Merseyrail warned passengers on the Ellesmere Port line to expect delays on Thursday, June 18 after a signalling fault between Eastham Rake and Hooton. Services on the route between Ellesmere Port and Chester were affected, with some trains cancelled and others running up to 10 minutes late.
The warning gave passengers a clear window for the disruption: delays were expected until around 10.30am. For anyone travelling through the affected stretch, that meant planning around a slower service or changing travel plans before the morning rush tightened the timetable further.
Eastham Rake and Hooton
The fault sat on the section from Eastham Rake to Hooton, which narrowed the impact to the Ellesmere Port line rather than the whole network. That detail matters for passengers deciding whether their journey was likely to be affected, because the warning was tied to a specific stretch of track and not a general alert across Merseyrail.

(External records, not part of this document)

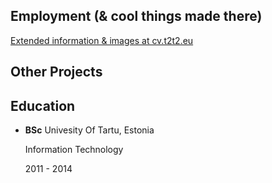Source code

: 
<div class="flex flex-col md:flex-row print:block mt-4 -mx-2">
	<div class="md:w-3/4 print:w-full px-2">
		<h2 class="text-3xl print:text-2x font-semibold mb-4">Employment <span class="text-base">(& cool things made there)</span></h2>
		<a class="hidden print:block text-sm -mt-4 mb-4" href="https://cv.t2t2.eu">Extended information & images at cv.t2t2.eu</a>
		<list-jobs />
		<h2 class="text-3xl print:text-2x font-semibold mt-4 mb-4">Other Projects</span></h2>
		<list-projects />
	</div>
	<div class="md:w-1/4 print:w-full px-2 mt-4 md:mt-0 print:mt-4">
		<div class="print:break-inside-avoid">
			<h2 class="text-3xl print:text-2xl font-semibold">Education</h2>
			<ul>
				<li>
					<p class="inline md:block print:inline">
						<strong class="print:block">BSc</strong>
						Univesity Of Tartu, Estonia
					</p>
					<p class="inline md:block print:inline text-sm">
						Information Technology
					</p>
					<p class="inline md:block print:inline text-sm">
						2011 - 2014
					</p>
				</li>
			</ul>
		</div>
	</div>
</div>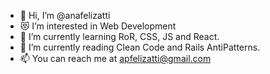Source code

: - 💬 Hi, I’m @anafelizatti
- 😻 I’m interested in Web Development
- 🧠 I’m currently learning RoR, CSS, JS and React.
- 📕 I’m currently reading Clean Code and Rails AntiPatterns.
- 📫 You can reach me at apfelizatti@gmail.com

<!---
anafelizatti/anafelizatti is a ✨ special ✨ repository because its `README.md` (this file) appears on your GitHub profile.
You can click the Preview link to take a look at your changes.
--->
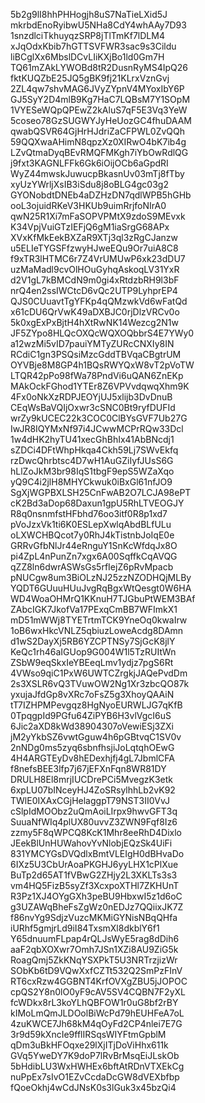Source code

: 5b2g9lI8hhPHHogjh8uS7NaTieLXid5J
mkrbdEnoRyibwU5NHa8CdY4whAAy7D93
1snzdlciTkhuyqzSRP8jTlTmKf7lDLM4
xJqOdxKbib7hGTTSVFWR3sac9s3Cildu
liBCglXx6MbslDCvLIiKXjBo1ld0Gm7H
TQ61mZAkLYWOBd8tR2DusnRyMS4IpQ26
fktKUQZbE25JQ5gBK9fj21KLrxVznGvj
2ZL4qw7shvMAG6JVyZYpnV4MYoxIbY6P
GJ5SyY2D4mlB9Kg7HaC7LQBsM7Y1SOpM
1VYESeWQpQPEwZ2kAluS7qF5E3Vq3YeW
5coseo78GzSUGWYJyHeUozGC4fhuDAAM
qwabQSVR64GjHrHJdriZaCFPWL0ZvQQh
59QQXwaAHimN8qpzXz0XIRwO4bK7ib4g
LZvQtmaDyqBEvRMQFMKgh7iYbOwRdlQG
j9fxt3KAGNLFFk6Gk6iOijOCb6aGpdRI
WyZ44mwskJuwucpBkasnUv03mTj8fTby
xyUzYWrljXsIB3iSdu8j8oBLG4gc03g2
GYONobdtDNEb4aDZHzDN7qdlWPB5hGHb
ooL3ojuidRKeV3HKUb9uimRrjfoNIrA0
qwN25R1Xi7mFaSOPVPMtX9zdoS9MEvxk
K34VpjVuiGTzIEFjQ6gM1iaSrgG68APx
XVxKfMkEekBXZaR9XTj3ql3zRgCJanzw
u5ELIeTYGSFfzwyHJweEQu9Or7uiA8C8
f9xTR3lHTMC6r7Z4VrUMUwP6xk23dDU7
uzMaMadl9cvOlHOuGyhqAskoqLV31YxR
d2V1gL7kBMCdN9m0gi4xRtdzbRH9l3bF
nrQ4en2ssIWCtcD6vQc2UTP9LyhprEP4
QJS0CUuavtTgYFKp4qQMzwkVd6wFatQd
x61cDU6QrVwK49aDXBJC0rjDlzVRCv0o
5k0xgExPxBjtH4hXtRwNK14Wezcg2N1w
JF5ZYpo8HLQcOXQcWQXOQbbrS4E7YWy0
a12wzMi5vID7pauiYMTyZURcCNXIy8IN
RCdiC1gn3PSQsiMzcGddTBVqaCBgtrUM
OYVBje8M8GP4h1BQsRWYQxW8vT2pVoTW
LTQR42pPo98fWa78PndVi6uQAN6ZnEKp
MAkOckFGhod1YTEr8Z6VPVvdqwqXhm9K
4Fx0oNkXzRDPJEOYjUJ5xlijb3DvDnuB
CEqWsBaVQIjOxwr3cSNC0Bt9ryfDUFId
wrZy9kUCEC22k3COC0ClBYsGVF7Ub27G
IwJR8IQYMxNf97i4JCwwMCPrRQw33Dcl
1w4dHK2hyTU41xecGhBhIx41AbBNcdj1
sZDCi4DFtWhpHkqa4Ckh59Lj7SWvEkfq
rzDwcQhrbtsc4D7wH1AuGZiIyfJUsS6G
hLlZoJkM3br98IqS1tbgF9epS5WZaXqo
yQ9C4i2jlH8MHYCkwuk0iBxGl61nfJO9
SgXjWGPBXLSH25CnFwAB2O7LCJA98ePT
cK2Bd3aDop68Daxun1gpU5RhLTVEOGJY
R8q0nsnmfstHFbhd76oo3itf0R8p1xd7
pVoJzxVk1ti6K0ESLepXwlqAbdBLfULu
oLXWCHBQcot7y0RhJ4kTistnbJoIqE0e
GRRvGfbNlJr44eRnguY1SnKcWfdqJx8O
pi4ZpL4nPunZn7xgx6A00SqffkCqAVQG
qZZ8ln6dwrASWsGs5rfIejZ6pRvMpacb
pNUCgw8um3BiOLzNJ25zzNZODHQjMLBy
YQDT6GUuuHUuJvgRqBgxWtQesgt0W6HA
WD4WoaOHMrQ1KKnuH7TJGbuPtWEM3BAf
ZAbcIGK7JkofVa17PExqCmBB7WFImkX1
mD51mWWj8TYETrtmTCK9YneOq0kwaIrw
1oB6wxHkcVNLZ5qbiuzLoweAcdg8DAmn
d1wS2DayXj5RB6YZCPTNSy7SjGcK8jlY
KeQc1rh46aIGUop9G004W1l5TzRUItWn
ZSbW9eqSkxIeYBEeqLmv1ydjz7pgS6Rt
4VWso9qiC1PxW6UWTCZrgkjJAQePvdDm
2s3XSLR6vQ3TVuwOW2Ng1Xr3zbcQO87k
yxujaJfdGp8vXRc7oFsZ5g3XhoyQAAiN
tT7IZHPMPevgqz8HgNyoEURWLJG7qKfB
0TpqgpId9PGfu64ZiPYB6H3vlVgcI6uS
6Jic2aXD8kWd38904307oVewiESj3ZXi
jM2yYkbSZ6vwtGguw4h6pGBtvqC1SV0v
2nNDg0ms5zyq6sbnfhsjiJoLqtqhOEwG
4H4ARGTEyDv8hEDexhjfj4gL7JbmlCFA
f8nefsBEE3lfp7j67jEFXnFqn8WR81DY
DRULH8El8mrjIUCDrePCi5MvegzK3etk
6xpLU07bINceyHJ4ZoSRsylhhLb2vK92
TWlE0IXAxCGjHelaggpT79NST3II0VvJ
cSlpIdMOObz2uQmAoiLIrpx9hwvGFT3q
SuuaNfWIq4plUX80uvvZ3ZWN9Fqf8Iz6
zzmy5F8qWPCQ8KcK1Mhr8eeRhD4Dixlo
JEekBlUnHUWahovYvNlobjEQzSk4UiFi
831YMCYGsDVQdlxBmtVLEIgH0dBHvaDo
6IXz5U3CbUrAoaPKGHJ6yyLHX1cPlXue
BuTp2d65AT1fVBwG2ZHjy2L3XKLTs3s3
vm4HQ5FizB5syZf3XcxpoXTHl7ZKHUnT
R3Pz1XJ4OYgGXh3peBU9HbxwI5z1d6oC
g3UZAWqBheFsZgWz0nEDJz7QQiixJK7Z
f86nvYg9SdjzVuzcMKMiGYNisNBqQHfa
iURhf5gmjrLd9iI84TxsmXl8dkblY6f1
Y65dnuumFLpap4rQLJsWyE5rag8dDih6
aaF2qbXOXwr7Omh7JSn1XZi8AU9ZiG5k
RoagQmj5ZkKNqYSXPkT5U3NRTrzjizWr
SObKb6tD9VQwXxfCZTt532Q2SmPzFInV
RT6cxRzw4GGBNT4KrfOVXgZBU5jJOPOC
cpQS2Y8n0lO0yF9cAV5SV4CQBN7F2yXL
fcWDkx8rL3koYLhQBFOW1r0uG8bf2rBY
kIMoLmQmJLDOolBiWcPd79hEUHFeA7oL
4zuKWCE7Jh68kM4qOyFd2CP4nlei7E7G
3r9d59kXncIe9fflIRSqsWIYFtmGpblM
qDm3uBkHFOqxe29lXjITjDoViHhx611k
GVq5YweDY7K9doP7lRvBrMsqEiJLskOb
5bHdibLU3WxHWHEx6bftAtRDnVTXEkCg
nuPpEx7sIvO1EZvCcdaDcGW8dVEXbfbp
fQoeOkhj4wCdJNsK0s3lGuk3x45bzQi4

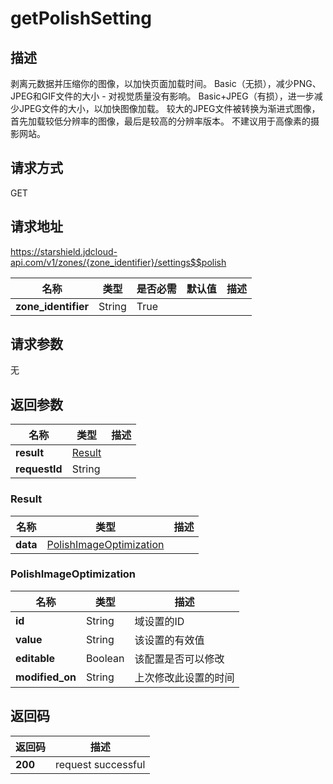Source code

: # getPolishSetting


## 描述
剥离元数据并压缩你的图像，以加快页面加载时间。
Basic（无损），减少PNG、JPEG和GIF文件的大小 - 对视觉质量没有影响。
Basic+JPEG（有损），进一步减少JPEG文件的大小，以加快图像加载。
较大的JPEG文件被转换为渐进式图像，首先加载较低分辨率的图像，最后是较高的分辨率版本。
不建议用于高像素的摄影网站。


## 请求方式
GET

## 请求地址
https://starshield.jdcloud-api.com/v1/zones/{zone_identifier}/settings$$polish

|名称|类型|是否必需|默认值|描述|
|---|---|---|---|---|
|**zone_identifier**|String|True| | |

## 请求参数
无


## 返回参数
|名称|类型|描述|
|---|---|---|
|**result**|[Result](#result)| |
|**requestId**|String| |

### <div id="Result">Result</div>
|名称|类型|描述|
|---|---|---|
|**data**|[PolishImageOptimization](#polishimageoptimization)| |
### <div id="PolishImageOptimization">PolishImageOptimization</div>
|名称|类型|描述|
|---|---|---|
|**id**|String|域设置的ID|
|**value**|String|该设置的有效值|
|**editable**|Boolean|该配置是否可以修改|
|**modified_on**|String|上次修改此设置的时间|

## 返回码
|返回码|描述|
|---|---|
|**200**|request successful|
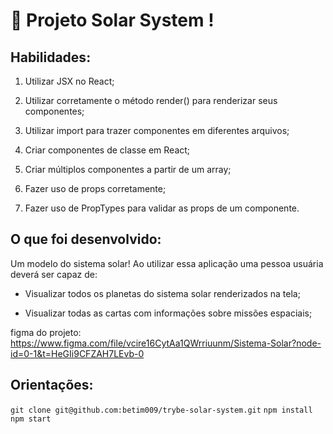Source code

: # :rocket: Projeto Solar System !

## Habilidades:
  1. Utilizar JSX no React;

  2. Utilizar corretamente o método render() para renderizar seus componentes;

  3. Utilizar import para trazer componentes em diferentes arquivos;

  4. Criar componentes de classe em React;

  5. Criar múltiplos componentes a partir de um array;

  6. Fazer uso de props corretamente;

  7. Fazer uso de PropTypes para validar as props de um componente.
  
## O que foi desenvolvido: 
Um modelo do sistema solar! Ao utilizar essa aplicação uma pessoa usuária deverá ser capaz de:

* Visualizar todos os planetas do sistema solar renderizados na tela;

* Visualizar todas as cartas com informações sobre missões espaciais;

figma do projeto: https://www.figma.com/file/vcire16CytAa1QWrriuunm/Sistema-Solar?node-id=0-1&t=HeGIi9CFZAH7LEvb-0

## Orientações: 

`git clone git@github.com:betim009/trybe-solar-system.git`
`npm install`
`npm start`
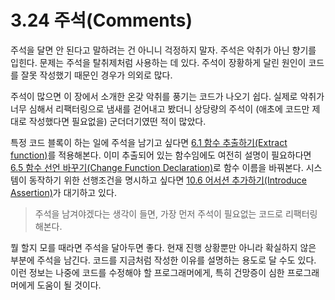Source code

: # 3.24 주석(Comments)
주석을 달면 안 된다고 말하려는 건 아니니 걱정하지 말자. 주석은 악취가 아닌 향기를 입힌다. 문제는 주석을 탈취제처럼 사용하는 데 있다. 주석이 장황하게 달린 원인이 코드를 잘못 작성했기 때문인 경우가 의외로 많다.

주석이 많으면 이 장에서 소개한 온갖 악취를 풍기는 코드가 나오기 쉽다. 실제로 악취가 너무 심해서 리팩터링으로 냄새를 걷어내고 봤더니 상당량의 주석이 (애초에 코드만 제대로 작성했다면 필요없을) 군더더기였떤 적이 많았다.

특정 코드 블록이 하는 일에 주석을 남기고 싶다면 [6.1 함수 추출하기(Extract function)](https://github.com/wonder13662/refactoring-v2/blob/writing/chapter06/6-1.md)를 적용해본다. 이미 추출되어 있는 함수임에도 여전히 설명이 필요하다면 [6.5 함수 선언 바꾸기(Change Function Declaration)](https://github.com/wonder13662/refactoring-v2/blob/writing/chapter06/6-5.md)로 함수 이름을 바꿔본다. 시스템이 동작하기 위한 선행조건을 명시하고 싶다면 [10.6 어서션 추가하기(Introduce Assertion)](https://github.com/wonder13662/refactoring-v2/blob/writing/chapter10/10-6.md)가 대기하고 있다.

> 주석을 남겨야겠다는 생각이 들면, 가장 먼저 주석이 필요없는 코드로 리팩터링해본다.

뭘 할지 모를 때라면 주석을 달아두면 좋다. 현재 진행 상황뿐만 아니라 확실하지 않은 부분에 주석을 남긴다. 코드를 지금처럼 작성한 이유를 설명하는 용도로 달 수도 있다. 이런 정보는 나중에 코드를 수정해야 할 프로그래머에게, 특히 건망증이 심한 프로그래머에게 도움이 될 것이다.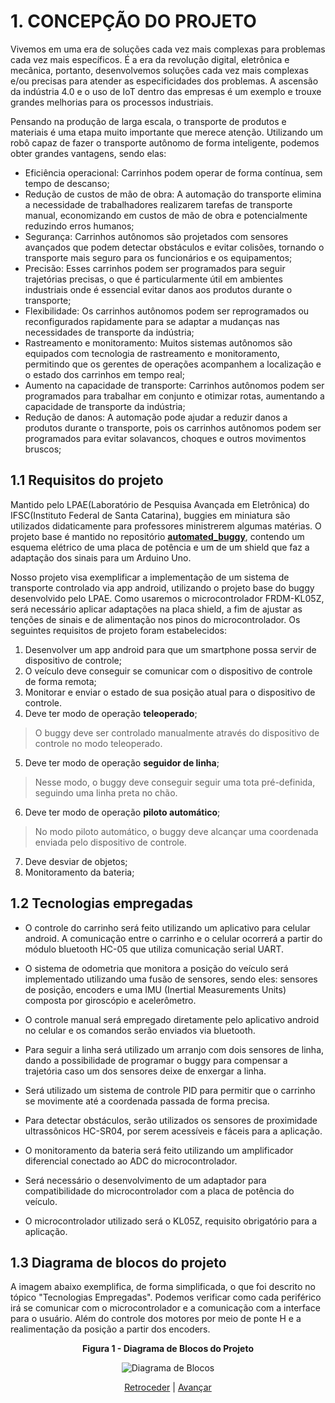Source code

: # 1. CONCEPÇÃO DO PROJETO

Vivemos em uma era de soluções cada vez mais complexas para problemas cada vez mais específicos. É a era da revolução digital, eletrônica e mecânica, portanto, desenvolvemos soluções cada vez mais complexas e/ou precisas para atender as especificidades dos problemas. A ascensão da indústria 4.0 e o uso de IoT dentro das empresas é um exemplo e trouxe grandes melhorias para os processos industriais.

Pensando na produção de larga escala, o transporte de produtos e materiais é uma etapa muito importante que merece atenção. 
Utilizando um robô capaz de fazer o transporte autônomo de forma inteligente, podemos obter grandes vantagens, sendo elas:

* Eficiência operacional: Carrinhos podem operar de forma contínua, sem tempo de descanso;
* Redução de custos de mão de obra: A automação do transporte elimina a necessidade de trabalhadores realizarem tarefas de transporte manual, economizando em custos de mão de obra e potencialmente reduzindo erros humanos;
* Segurança: Carrinhos autônomos são projetados com sensores avançados que podem detectar obstáculos e evitar colisões, tornando o transporte mais seguro para os funcionários e os equipamentos;
* Precisão: Esses carrinhos podem ser programados para seguir trajetórias precisas, o que é particularmente útil em ambientes industriais onde é essencial evitar danos aos produtos durante o transporte;
* Flexibilidade: Os carrinhos autônomos podem ser reprogramados ou reconfigurados rapidamente para se adaptar a mudanças nas necessidades de transporte da indústria;
* Rastreamento e monitoramento: Muitos sistemas autônomos são equipados com tecnologia de rastreamento e monitoramento, permitindo que os gerentes de operações acompanhem a localização e o estado dos carrinhos em tempo real;
* Aumento na capacidade de transporte: Carrinhos autônomos podem ser programados para trabalhar em conjunto e otimizar rotas, aumentando a capacidade de transporte da indústria;
* Redução de danos: A automação pode ajudar a reduzir danos a produtos durante o transporte, pois os carrinhos autônomos podem ser programados para evitar solavancos, choques e outros movimentos bruscos;

## 1.1 Requisitos do projeto
Mantido pelo LPAE(Laboratório de Pesquisa Avançada em Eletrônica) do IFSC(Instituto Federal de Santa Catarina), buggies em miniatura são utilizados didaticamente para professores ministrerem algumas matérias. O projeto base é mantido no repositório [**automated_buggy**](https://github.com/xtarke/automated_buggy), contendo um esquema elétrico de uma placa de potência e um de um shield que faz a adaptação dos sinais para um Arduino Uno.

Nosso projeto visa exemplificar a implementação de um sistema de transporte controlado via app android, utilizando o projeto base do buggy desenvolvido pelo LPAE. Como usaremos o microcontrolador FRDM-KL05Z, será necessário aplicar adaptações na placa shield, a fim de ajustar as tenções de sinais e de alimentação nos pinos do microcontrolador. Os seguintes requisitos de projeto foram estabelecidos:

1. Desenvolver um app android para que um smartphone possa servir de dispositivo de controle;
2. O veículo deve conseguir se comunicar com o dispositivo de controle de forma remota;
3. Monitorar e enviar o estado de sua posição atual para o dispositivo de controle.
4. Deve ter modo de operação **teleoperado**;
  > O buggy deve ser controlado manualmente através do dispositivo de controle no modo teleoperado. 
5. Deve ter modo de operação **seguidor de linha**;
  > Nesse modo, o buggy deve conseguir seguir uma tota pré-definida, seguindo uma linha preta no chão.
6. Deve ter modo de operação **piloto automático**;
  > No modo piloto automático, o buggy deve alcançar uma coordenada enviada pelo dispositivo de controle.
7. Deve desviar de objetos;
8. Monitoramento da bateria;


## 1.2 Tecnologias empregadas

* O controle do carrinho será feito utilizando um aplicativo para celular android. A comunicação entre o carrinho e o celular ocorrerá a partir do módulo bluetooth HC-05 que utiliza comunicação serial UART.

* O sistema de odometria que monitora a posição do veículo será implementado utilizando uma fusão de sensores, sendo eles: sensores de posição, encoders e uma IMU (Inertial Measurements Units) composta por giroscópio e acelerômetro.
  
* O controle manual será empregado diretamente pelo aplicativo android no celular e os comandos serão enviados via bluetooth.

* Para seguir a linha será utilizado um arranjo com dois sensores de linha, dando a possibilidade de programar o buggy para compensar a trajetória caso um dos sensores deixe de enxergar a linha.

* Será utilizado um sistema de controle PID para permitir que o carrinho se movimente até a coordenada passada de forma precisa.

* Para detectar obstáculos, serão utilizados os sensores de proximidade ultrassônicos HC-SR04, por serem acessíveis e fáceis para a aplicação.
  
* O monitoramento da bateria será feito utilizando um amplificador diferencial conectado ao ADC do microcontrolador. 

* Será necessário o desenvolvimento de um adaptador para compatibilidade do microcontrolador com a placa de potência do veículo.

* O microcontrolador utilizado será o KL05Z, requisito obrigatório para a aplicação.

## 1.3 Diagrama de blocos do projeto

A imagem abaixo exemplifica, de forma simplificada, o que foi descrito no tópico "Tecnologias Empregadas". Podemos verificar como cada periférico irá se comunicar com o microcontrolador e a comunicação com a interface para o usuário. Além do controle dos motores por meio de ponte H e a realimentação da posição a partir dos encoders. 

<p align=center> 
<strong>Figura 1 - Diagrama de Blocos do Projeto</strong>
</p>

<div align="center">


![Diagrama de Blocos](https://github.com/ciceroed/MCC1_IFSC_2023_02/blob/main/Equipe_Robo_Roadsters/imagens/Diagrama%20de%20Blocos.jpg)

</div>

<div align="center">
  
[Retroceder](https://github.com/ciceroed/MCC1_IFSC_2023_02/tree/main/Equipe_Robo_Roadsters) | [Avançar](https://github.com/ciceroed/MCC1_IFSC_2023_02/blob/main/Equipe_Robo_Roadsters/design.md)

</div>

Delays of up to 10 minutes point to a service pattern that was still moving, but not normally. A signalling fault can force trains to run more cautiously through the affected section, which is why a short route disruption can still produce both cancellations and late arrivals at the same time.
Ellesmere Port and Chester
Passengers travelling between Ellesmere Port and Chester had the clearest reason to check before setting out. The notice covered both directions on that route, so a commuter or day traveller could face either a cancelled service or a train that arrived later than expected.
The disruption was expected to ease by around 10.30am, but the immediate practical step for passengers was simple: allow extra time and check the route before leaving. For a morning service with a known fault in one part of the line, that was the difference between making a connection and missing it.